Valparaiso University in northwestern Indiana is a relatively small school with barely 3,000 students. However, it is known for its arts center, which houses the Brauer Museum of Art. The museum specializes mainly in nineteenth- and twentieth-century American art, particularly by Midwestern American artists like Julius Sloan. But the museum and school have come under fire recently after planning to sell several works from the museum collection, including a Georgia O’Keeffe masterwork, to fund dorm building renovation.
Valparaiso’s student body has shrunk by about a third in the past ten years, prompting the board of directors and university president José Padilla to enact a five-year plan to attract and retain more students. In this plan, it seems that more dorms take precedence over prized paintings. Of the three paintings the university plans to sell, The Silver Veil and the Golden Gate by Childe Hassam is valued at around $3.5 million, while specialists last appraised Mountain Landscape by Frederic Edwin Church at about $2 million. But the third work is what many have been focusing on. Rust Red Hills by Georgia O’Keeffe is considered one of the crown jewels of the Brauer Museum’s collection and is valued at $15 million.
Richard Brauer, the museum’s founding director and namesake, has been very outspoken in opposing the sale. He has even threatened to revoke his permission for the museum to use his name. “For Valparaiso University’s Museum of Art to have my name has conferred a high honor on me, but with this sale it will wrongly reflect my approval of its utterly disgraceful, irreparably existentially diminishing, unethical and seemingly unnecessary, museum art collection sale actions!” Brauer was the one who purchased O’Keeffe’s Rust Red Hills for the museum in 1962 for $5,700, making it the second work he acquired as director. It makes sense that he would feel so strongly about this. Many, including Brauer, have pointed out that selling these paintings would violate the rules set in place by the Association of Art Museum Directors (AAMD), which states that funds from the sale of artworks can only go towards purchasing additional art and maintaining collections. The AAMD has acted in the past to sanction those institutions that violate these rules. In 2014, the Maier Museum of Art at Randolph University in Lynchburg, Virginia received AAMD sanctions after the school decided to sell a George Bellows painting to fund college operations. The AAMD prohibited any affiliated organization from interacting with the Maier Museum, including loaning works and collaborating on exhibitions. Though the Brauer Museum is not an AAMD member, two hundred nineteen museums do claim membership, including three major Chicago museums just an hour away.

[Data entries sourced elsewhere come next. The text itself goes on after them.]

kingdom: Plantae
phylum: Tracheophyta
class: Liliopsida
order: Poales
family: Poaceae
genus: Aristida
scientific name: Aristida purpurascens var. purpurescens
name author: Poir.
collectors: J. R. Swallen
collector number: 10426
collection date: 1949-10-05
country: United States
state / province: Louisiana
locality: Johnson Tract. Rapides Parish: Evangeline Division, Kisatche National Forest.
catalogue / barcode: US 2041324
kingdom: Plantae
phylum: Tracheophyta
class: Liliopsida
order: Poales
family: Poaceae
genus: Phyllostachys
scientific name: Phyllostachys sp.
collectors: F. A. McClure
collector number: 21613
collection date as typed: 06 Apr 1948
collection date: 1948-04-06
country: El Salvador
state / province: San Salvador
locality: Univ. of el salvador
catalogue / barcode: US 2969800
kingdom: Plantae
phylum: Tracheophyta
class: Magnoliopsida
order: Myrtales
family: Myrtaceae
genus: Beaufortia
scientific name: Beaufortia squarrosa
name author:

The American Alliance of Museums, the Association of Academic Museums & Galleries, and the Association of Art Museum Curators have also spoken out against Valparaiso’s plans to sell the three works. They issued a joint statement with the AAMD claiming that the school’s administration is “ignor[ing] issues of public trust and us[ing] the museum’s collections as disposable financial assets.” In response to the recent criticism, Padilla claims that keeping the paintings is not part of “our strategic plan and our core mission of educating students and giving them the best campus residential experience”. Despite affirming the museum’s role as a “vital and vibrant destination for students and the local community”, Padilla’s administration seems to believe that the Brauer Museum and its collection of American masterworks are not a priority when it comes to attracting prospective students and providing current students with both resources for their studies and sources of on-campus recreation. No… more dorms for a shrinking student body seem to trump all that.